- Tarefas -
1. Transcreva do texto sobre as missões cristãs, sem nenhuma alteração, o trecho que se abre com as palavras "Antes de seu" e se fecha com "seus deuses protetores.".
2. Liste todos os títulos de livros e encíclicas mencionados no texto sobre as missões cristãs.

- Trecho da fonte -
#####
24 Mai 2023
"Por uma correta abordagem dos eventos da evangelização, que não raramente foi forçada, é preciso considerar o ponto de vista de quem sofreu a missão, mas isso não é nada fácil porque faltam documentos. Ou melhor, existem poucos", escreve Claudio Ferlan, historiador italiano e pesquisador do Instituto Histórico Ítalo-Germânico da Fundação Bruno Kessler, em Trento, Itália. Em português, é autor de “Os jesuítas” (Loyola, 2018). O artigo é publicado por Domani, 18-05-2023. A tradução é de Luisa Rabolini.
O artigo a seguir é um trecho do Storia delle missioni cristiane (História das missões cristãs, em tradução livre) de Claudio Ferlan publicado pela editora Il Mulino (p. 248).
Do que estamos falando quando nos referimos à ideia de “missão”? O impulso à propagação da fé pertence realmente à natureza íntima da vida cristã, como escreveu João Paulo II (1978-2005) na encíclica Redemptoris Missio? Só respondendo à primeira pergunta poderemos responder à segunda.
Segundo o teólogo jesuíta Michael Sievernich, o cristianismo é uma "religião universal que se dirige, em princípio, a todos os homens (e às mulheres, não será supérfluo especificar) e que pode criar raízes em todas as culturas, [e] teve desde o início uma dimensão missionária".
No entanto, o termo "missão" só aparece em documentos depois de vários séculos de história do cristianismo. Por isso, só podemos falar de missões em sentido estrito a partir do momento em que existirá uma organização que as regule, segundo um programa definido.
Acontecerá somente em 1622, com a constituição da Congregação de Propaganda Fide.
Isso significa que a história das missões começa em plena era moderna? Parte do que sabemos sobre a vida de Jesus e dos apóstolos, pois o próprio nascimento do cristianismo está indissociavelmente ligado à ideia de sua propagação.
Para raciocinar sobre as dinâmicas históricas são necessárias definições e proponho entender como missão a difusão da mensagem religiosa cristã por indivíduos (missionários) que se deslocam porque receberam um encargo dos seus superiores, mas também por escolha autônoma.
Esse impulso para a conversão do próximo, que se presume estar no erro por ignorância ou má-fé, não é típico de todas as religiões. Por exemplo, falta naquelas de grupos tribais e nacionais, ou em outras simplesmente desinteressadas no proselitismo. Em vez disso, está presente naquelas de natureza universalista, entre as quais o cristianismo deve, sem dúvida, ser incluído.
Antes de seu surgimento, o conceito de propagação da fé não parece ter tido nenhum peso na cultura pagã (portanto nem cristã nem judaica) dominante nos lugares da expansão inicial da religião baseada nos ensinamentos de Jesus. Certamente não era difundida a opinião de que existisse apenas uma crença válida, portanto a ideia do apostolado não tinha razão de existir: os deuses podiam ser adicionados, não se excluíam uns aos outros. O conceito de conversão – como nós o entendemos – era de fato estranho à mentalidade greco-romana, cujas religiões estavam ligadas de maneira indissolúvel à vida doméstica e cívica: pelo próprio fato de pertencer a uma comunidade (familiar, citadina) era natural honrar seus deuses protetores.
#####
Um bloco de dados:

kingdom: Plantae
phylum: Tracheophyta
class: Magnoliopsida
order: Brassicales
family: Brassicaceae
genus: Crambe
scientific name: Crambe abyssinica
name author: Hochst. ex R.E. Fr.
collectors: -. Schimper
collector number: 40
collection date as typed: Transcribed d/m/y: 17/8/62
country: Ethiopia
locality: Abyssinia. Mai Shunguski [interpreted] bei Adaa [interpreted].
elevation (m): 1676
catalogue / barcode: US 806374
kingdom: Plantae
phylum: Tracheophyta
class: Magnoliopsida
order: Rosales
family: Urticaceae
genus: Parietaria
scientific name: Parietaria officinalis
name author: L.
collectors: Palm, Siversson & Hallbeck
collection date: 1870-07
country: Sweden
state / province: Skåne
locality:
#####
- Respostas por tarefa -
1.
Antes de seu surgimento, o conceito de propagação da fé não parece ter tido nenhum peso na cultura pagã (portanto nem cristã nem judaica) dominante nos lugares da expansão inicial da religião baseada nos ensinamentos de Jesus. Certamente não era difundida a opinião de que existisse apenas uma crença válida, portanto a ideia do apostolado não tinha razão de existir: os deuses podiam ser adicionados, não se excluíam uns aos outros. O conceito de conversão – como nós o entendemos – era de fato estranho à mentalidade greco-romana, cujas religiões estavam ligadas de maneira indissolúvel à vida doméstica e cívica: pelo próprio fato de pertencer a uma comunidade (familiar, citadina) era natural honrar seus deuses protetores.

2.
Os jesuítas
Storia delle missioni cristiane
Redemptoris Missio